Por Elioenai Piovezan
A revista alemã Der Spiegel publicou nesta semana uma reportagem sobre o presidente Lula, em que o chama de “pai dos pobres” e narra o verdadeiro “milagre econômico” por qual passa o Brasil nos últimos anos. O texto também não deixa de mencionar o filme “Lula, o filho do Brasil“, de Fábio Barreto, baseado no livro homônimo de Denise Paraná, que aborda a vida da família Silva e a trajetória do jovem Lula até sua consolidação como liderança sindical, vislumbrando a criação de um partido diferente e que representasse a classe trabalhadora.
Se os mais de 80% de aprovação de seu governo não bastassem, Lula tem ainda a admiração e o respeito de lideranças e da comunidade internacional. Um de seus segredos: fazer o contrário do que fariam os tucanos se estivessem governando o País. Exemplos claros? Privatizações, pedágios, descaso e autoritarismo no tratamento com os funcionários públicos, com leis e decretos nocivos; autoritarismo com os deputados na Assembleia Legislativa, com arquivamento de CPIs; e autoritarismo com a sociedade, como ficou evidente na Conferência Estadual de Cultura, na última quinta-feira (quando a mesa dirigente simplesmente atropelou a participação dos quase mil delegados eleitos em seus municípios, causando indignação e vergonha aos ativistas de cultura e representantes de prefeituras).
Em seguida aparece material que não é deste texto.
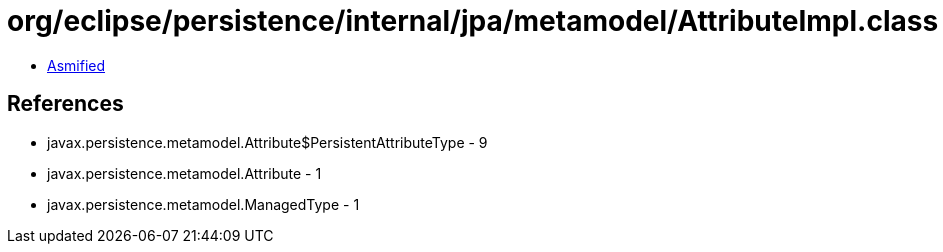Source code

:= org/eclipse/persistence/internal/jpa/metamodel/AttributeImpl.class

 - link:AttributeImpl-asmified.java[Asmified]

== References

 - javax.persistence.metamodel.Attribute$PersistentAttributeType - 9
 - javax.persistence.metamodel.Attribute - 1
 - javax.persistence.metamodel.ManagedType - 1
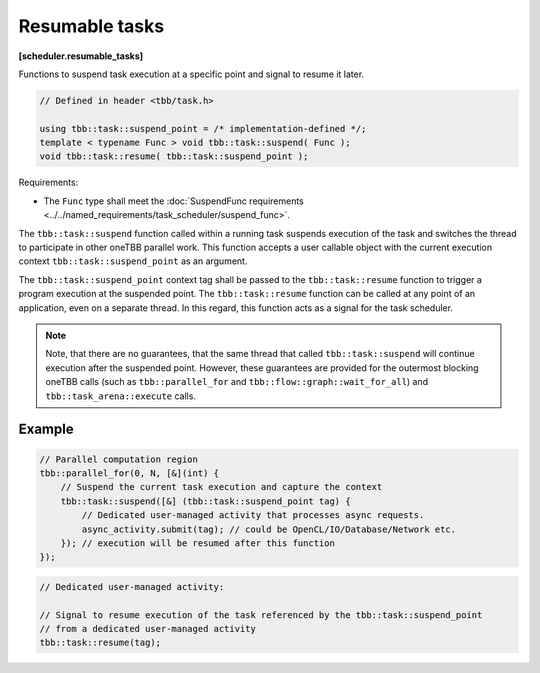 ===============
Resumable tasks
===============
**[scheduler.resumable_tasks]**

Functions to suspend task execution at a specific point and signal to resume it later.

.. code:: cpp

    // Defined in header <tbb/task.h>

    using tbb::task::suspend_point = /* implementation-defined */;
    template < typename Func > void tbb::task::suspend( Func );
    void tbb::task::resume( tbb::task::suspend_point );

Requirements:

* The ``Func`` type shall meet the :doc:`SuspendFunc requirements <../../named_requirements/task_scheduler/suspend_func>`.

The ``tbb::task::suspend`` function called within a running task suspends execution of the task and switches the thread to participate in other oneTBB parallel work.
This function accepts a user callable object with the current execution context ``tbb::task::suspend_point`` as an argument.

The ``tbb::task::suspend_point`` context tag shall be passed to the ``tbb::task::resume`` function to trigger a program execution at the suspended point.
The ``tbb::task::resume`` function can be called at any point of an application, even on a separate thread.
In this regard, this function acts as a signal for the task scheduler.

.. note::

   Note, that there are no guarantees, that the same thread that called ``tbb::task::suspend`` will continue execution after the suspended point.
   However, these guarantees are provided for the outermost blocking oneTBB calls
   (such as ``tbb::parallel_for`` and ``tbb::flow::graph::wait_for_all``) and ``tbb::task_arena::execute`` calls.

Example
-------

.. code:: cpp

    // Parallel computation region
    tbb::parallel_for(0, N, [&](int) {
        // Suspend the current task execution and capture the context
        tbb::task::suspend([&] (tbb::task::suspend_point tag) {
            // Dedicated user-managed activity that processes async requests.
            async_activity.submit(tag); // could be OpenCL/IO/Database/Network etc.
        }); // execution will be resumed after this function
    });

.. code:: cpp

    // Dedicated user-managed activity:

    // Signal to resume execution of the task referenced by the tbb::task::suspend_point
    // from a dedicated user-managed activity
    tbb::task::resume(tag);

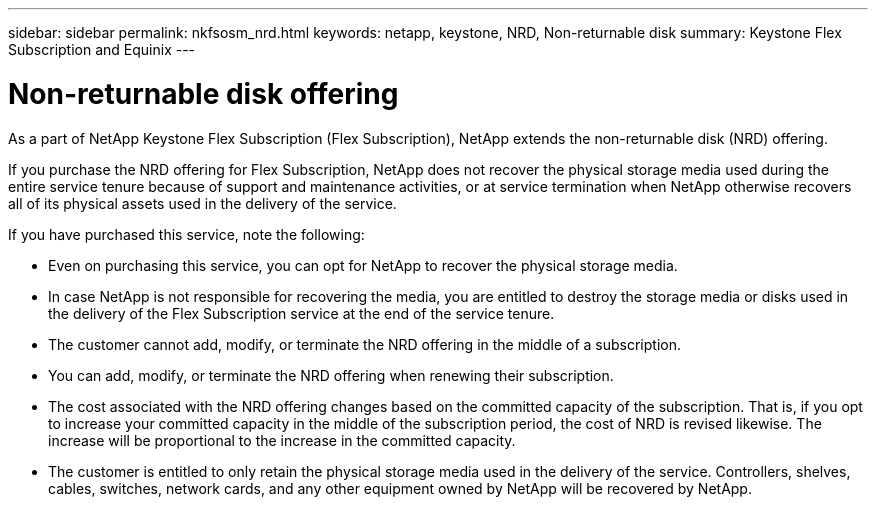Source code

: ---
sidebar: sidebar
permalink: nkfsosm_nrd.html
keywords: netapp, keystone, NRD, Non-returnable disk
summary: Keystone Flex Subscription and Equinix
---

= Non-returnable disk offering
:hardbreaks:
:nofooter:
:icons: font
:linkattrs:
:imagesdir: ./media/

[.lead]
As a part of NetApp Keystone Flex Subscription (Flex Subscription), NetApp extends the non-returnable disk (NRD) offering.

If you purchase the NRD offering for Flex Subscription, NetApp does not recover the physical storage media used during the entire service tenure because of support and maintenance activities, or at service termination when NetApp otherwise recovers all of its physical assets used in the delivery of the service.

If you have purchased this service, note the following:

*	Even on purchasing this service, you can opt for NetApp to recover the physical storage media.
* In case NetApp is not responsible for recovering the media, you are entitled to destroy the storage media or disks used in the delivery of the Flex Subscription service at the end of the service tenure.
*	The customer cannot add, modify, or terminate the NRD offering in the middle of a subscription.
*	You can add, modify, or terminate the NRD offering when renewing their subscription.
* The cost associated with the NRD offering changes based on the committed capacity of the subscription. That is, if you opt to increase your committed capacity in the middle of the subscription period, the cost of NRD is revised likewise. The increase will be proportional to the increase in the committed capacity.
*	The customer is entitled to only retain the physical storage media used in the delivery of the service. Controllers, shelves, cables, switches, network cards, and any other equipment owned by NetApp will be recovered by NetApp.
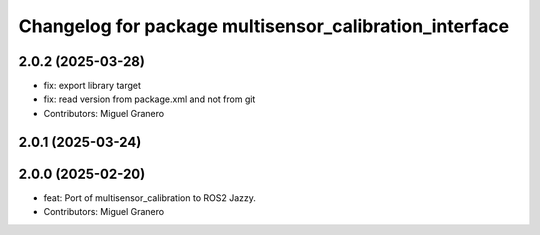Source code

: ^^^^^^^^^^^^^^^^^^^^^^^^^^^^^^^^^^^^^^^^^^^^^^^^^^^^^^^
Changelog for package multisensor_calibration_interface
^^^^^^^^^^^^^^^^^^^^^^^^^^^^^^^^^^^^^^^^^^^^^^^^^^^^^^^

2.0.2 (2025-03-28)
------------------
* fix: export library target
* fix: read version from package.xml and not from git
* Contributors: Miguel Granero

2.0.1 (2025-03-24)
------------------

2.0.0 (2025-02-20)
------------------
* feat: Port of multisensor_calibration to ROS2 Jazzy.
* Contributors: Miguel Granero
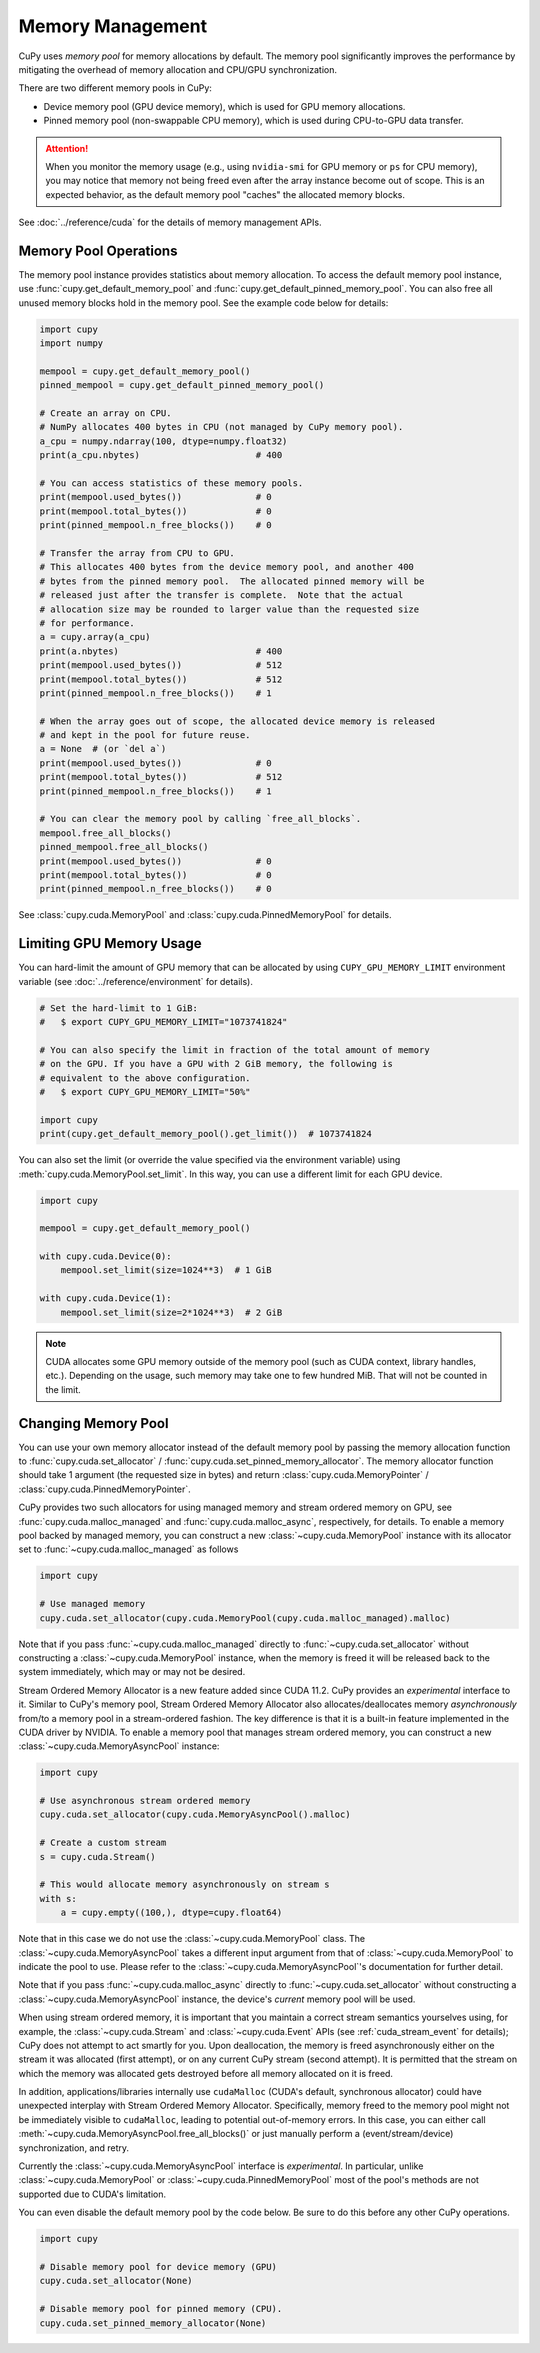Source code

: Memory Management
=================

CuPy uses *memory pool* for memory allocations by default.
The memory pool significantly improves the performance by mitigating the overhead of memory allocation and CPU/GPU synchronization.

There are two different memory pools in CuPy:

* Device memory pool (GPU device memory), which is used for GPU memory allocations.
* Pinned memory pool (non-swappable CPU memory), which is used during CPU-to-GPU data transfer.

.. attention::

   When you monitor the memory usage (e.g., using ``nvidia-smi`` for GPU memory or ``ps`` for CPU memory), you may notice that memory not being freed even after the array instance become out of scope.
   This is an expected behavior, as the default memory pool "caches" the allocated memory blocks.

See :doc:`../reference/cuda` for the details of memory management APIs.

Memory Pool Operations
----------------------

The memory pool instance provides statistics about memory allocation.
To access the default memory pool instance, use :func:`cupy.get_default_memory_pool` and :func:`cupy.get_default_pinned_memory_pool`.
You can also free all unused memory blocks hold in the memory pool.
See the example code below for details:

.. code-block:: py

   import cupy
   import numpy

   mempool = cupy.get_default_memory_pool()
   pinned_mempool = cupy.get_default_pinned_memory_pool()

   # Create an array on CPU.
   # NumPy allocates 400 bytes in CPU (not managed by CuPy memory pool).
   a_cpu = numpy.ndarray(100, dtype=numpy.float32)
   print(a_cpu.nbytes)                      # 400

   # You can access statistics of these memory pools.
   print(mempool.used_bytes())              # 0
   print(mempool.total_bytes())             # 0
   print(pinned_mempool.n_free_blocks())    # 0

   # Transfer the array from CPU to GPU.
   # This allocates 400 bytes from the device memory pool, and another 400
   # bytes from the pinned memory pool.  The allocated pinned memory will be
   # released just after the transfer is complete.  Note that the actual
   # allocation size may be rounded to larger value than the requested size
   # for performance.
   a = cupy.array(a_cpu)
   print(a.nbytes)                          # 400
   print(mempool.used_bytes())              # 512
   print(mempool.total_bytes())             # 512
   print(pinned_mempool.n_free_blocks())    # 1

   # When the array goes out of scope, the allocated device memory is released
   # and kept in the pool for future reuse.
   a = None  # (or `del a`)
   print(mempool.used_bytes())              # 0
   print(mempool.total_bytes())             # 512
   print(pinned_mempool.n_free_blocks())    # 1

   # You can clear the memory pool by calling `free_all_blocks`.
   mempool.free_all_blocks()
   pinned_mempool.free_all_blocks()
   print(mempool.used_bytes())              # 0
   print(mempool.total_bytes())             # 0
   print(pinned_mempool.n_free_blocks())    # 0

See :class:`cupy.cuda.MemoryPool` and :class:`cupy.cuda.PinnedMemoryPool` for details.

Limiting GPU Memory Usage
-------------------------

You can hard-limit the amount of GPU memory that can be allocated by using ``CUPY_GPU_MEMORY_LIMIT`` environment variable (see :doc:`../reference/environment` for details).

.. code-block:: py

   # Set the hard-limit to 1 GiB:
   #   $ export CUPY_GPU_MEMORY_LIMIT="1073741824"

   # You can also specify the limit in fraction of the total amount of memory
   # on the GPU. If you have a GPU with 2 GiB memory, the following is
   # equivalent to the above configuration.
   #   $ export CUPY_GPU_MEMORY_LIMIT="50%"

   import cupy
   print(cupy.get_default_memory_pool().get_limit())  # 1073741824

You can also set the limit (or override the value specified via the environment variable) using :meth:`cupy.cuda.MemoryPool.set_limit`.
In this way, you can use a different limit for each GPU device.

.. code-block:: py

   import cupy

   mempool = cupy.get_default_memory_pool()

   with cupy.cuda.Device(0):
       mempool.set_limit(size=1024**3)  # 1 GiB

   with cupy.cuda.Device(1):
       mempool.set_limit(size=2*1024**3)  # 2 GiB

.. note::

   CUDA allocates some GPU memory outside of the memory pool (such as CUDA context, library handles, etc.).
   Depending on the usage, such memory may take one to few hundred MiB.
   That will not be counted in the limit.

Changing Memory Pool
--------------------

You can use your own memory allocator instead of the default memory pool by passing the memory allocation function to :func:`cupy.cuda.set_allocator` / :func:`cupy.cuda.set_pinned_memory_allocator`.
The memory allocator function should take 1 argument (the requested size in bytes) and return :class:`cupy.cuda.MemoryPointer` / :class:`cupy.cuda.PinnedMemoryPointer`.

CuPy provides two such allocators for using managed memory and stream ordered memory on GPU,
see :func:`cupy.cuda.malloc_managed` and :func:`cupy.cuda.malloc_async`, respectively, for details.
To enable a memory pool backed by managed memory, you can construct a new :class:`~cupy.cuda.MemoryPool` instance with its allocator
set to :func:`~cupy.cuda.malloc_managed` as follows

.. code-block:: py

    import cupy

    # Use managed memory
    cupy.cuda.set_allocator(cupy.cuda.MemoryPool(cupy.cuda.malloc_managed).malloc)

Note that if you pass :func:`~cupy.cuda.malloc_managed` directly to :func:`~cupy.cuda.set_allocator` without constructing
a :class:`~cupy.cuda.MemoryPool` instance, when the memory is freed it will be released back to the system immediately,
which may or may not be desired.

Stream Ordered Memory Allocator is a new feature added since CUDA 11.2. CuPy provides an *experimental* interface to it.
Similar to CuPy's memory pool, Stream Ordered Memory Allocator also allocates/deallocates memory *asynchronously* from/to
a memory pool in a stream-ordered fashion. The key difference is that it is a built-in feature implemented in the CUDA
driver by NVIDIA. To enable a memory pool that manages stream ordered memory, you can construct a new :class:`~cupy.cuda.MemoryAsyncPool`
instance:

.. code-block:: py

    import cupy

    # Use asynchronous stream ordered memory
    cupy.cuda.set_allocator(cupy.cuda.MemoryAsyncPool().malloc)

    # Create a custom stream
    s = cupy.cuda.Stream()

    # This would allocate memory asynchronously on stream s
    with s:
        a = cupy.empty((100,), dtype=cupy.float64)

Note that in this case we do not use the :class:`~cupy.cuda.MemoryPool` class. The :class:`~cupy.cuda.MemoryAsyncPool` takes
a different input argument from that of :class:`~cupy.cuda.MemoryPool` to indicate the pool to use.
Please refer to the :class:`~cupy.cuda.MemoryAsyncPool`'s documentation for further detail.

Note that if you pass :func:`~cupy.cuda.malloc_async` directly to :func:`~cupy.cuda.set_allocator` without constructing
a :class:`~cupy.cuda.MemoryAsyncPool` instance, the device's *current* memory pool will be used.

When using stream ordered memory, it is important that you maintain a correct stream semantics yourselves using, for example,
the :class:`~cupy.cuda.Stream` and :class:`~cupy.cuda.Event` APIs (see :ref:`cuda_stream_event` for details); CuPy does not
attempt to act smartly for you. Upon deallocation, the memory is freed asynchronously either on the stream it was
allocated (first attempt), or on any current CuPy stream (second attempt). It is permitted that the stream on which the
memory was allocated gets destroyed before all memory allocated on it is freed.

In addition, applications/libraries internally use ``cudaMalloc`` (CUDA's default, synchronous allocator) could have unexpected
interplay with Stream Ordered Memory Allocator. Specifically, memory freed to the memory pool might not be immediately visible
to ``cudaMalloc``, leading to potential out-of-memory errors. In this case, you can either call :meth:`~cupy.cuda.MemoryAsyncPool.free_all_blocks()`
or just manually perform a (event/stream/device) synchronization, and retry.

Currently the :class:`~cupy.cuda.MemoryAsyncPool` interface is *experimental*. In particular, unlike :class:`~cupy.cuda.MemoryPool`
or :class:`~cupy.cuda.PinnedMemoryPool` most of the pool's methods are not supported due to CUDA's limitation.

You can even disable the default memory pool by the code below.
Be sure to do this before any other CuPy operations.

.. code-block:: py

   import cupy

   # Disable memory pool for device memory (GPU)
   cupy.cuda.set_allocator(None)

   # Disable memory pool for pinned memory (CPU).
   cupy.cuda.set_pinned_memory_allocator(None)
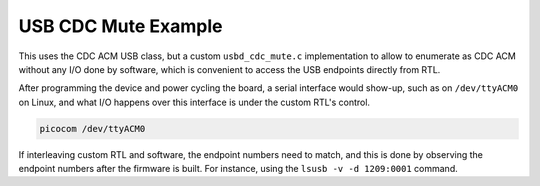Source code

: USB CDC Mute Example
####################

This uses the CDC ACM USB class, but a custom ``usbd_cdc_mute.c`` implementation to allow
to enumerate as CDC ACM without any I/O done by software, which is convenient to access
the USB endpoints directly from RTL.

After programming the device and power cycling the board, a serial interface
would show-up, such as on ``/dev/ttyACM0`` on Linux, and what I/O happens over this
interface is under the custom RTL's control.

.. code-block::

   picocom /dev/ttyACM0

If interleaving custom RTL and software, the endpoint numbers need to match, and this is
done by observing the endpoint numbers after the firmware is built. For instance, using
the ``lsusb -v -d 1209:0001`` command.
Lula construiu o PT e se tornou seu líder máximo. E mais do que isso: provou que para ser um bom presidente não precisava ter saído dos bancos universitários de Sociologia e congêneres (com louros e canapés). Provou que com sensibilidade e visão política é possível distribuir renda e criar condições para estar entre os países mais desenvolvidos do mundo.
Hoje, é graças a Lula que o Brasil compõe e lidera o grupo Bric, sigla que carrega as iniciais dos países emergentes Brasil, Rússia, Índia e China. E, curiosamente, a palavra Bric, lembra “brick” cujo significado em inglês é tijolo. E é com tijolos que tradicionalmente construímos casas ou conotamos a construção e a consolidação de um projeto.
O Brasil de tijolos, assentado um a um, num desenho mágico, serve para lembrar que o operário sempre está em construção, seu processo pode ser vagaroso, mas um dia ele aprende a dizer não e passa a construir junto um país, uma nação. E cada um de nós que acredita no Brasil traz esse operário dentro de si, dizendo não ao autoritarismo e às injustiças, e assentando, junto com o presidente-operário, dia após dia, mais um tijolinho de nossa casa, de nosso lar.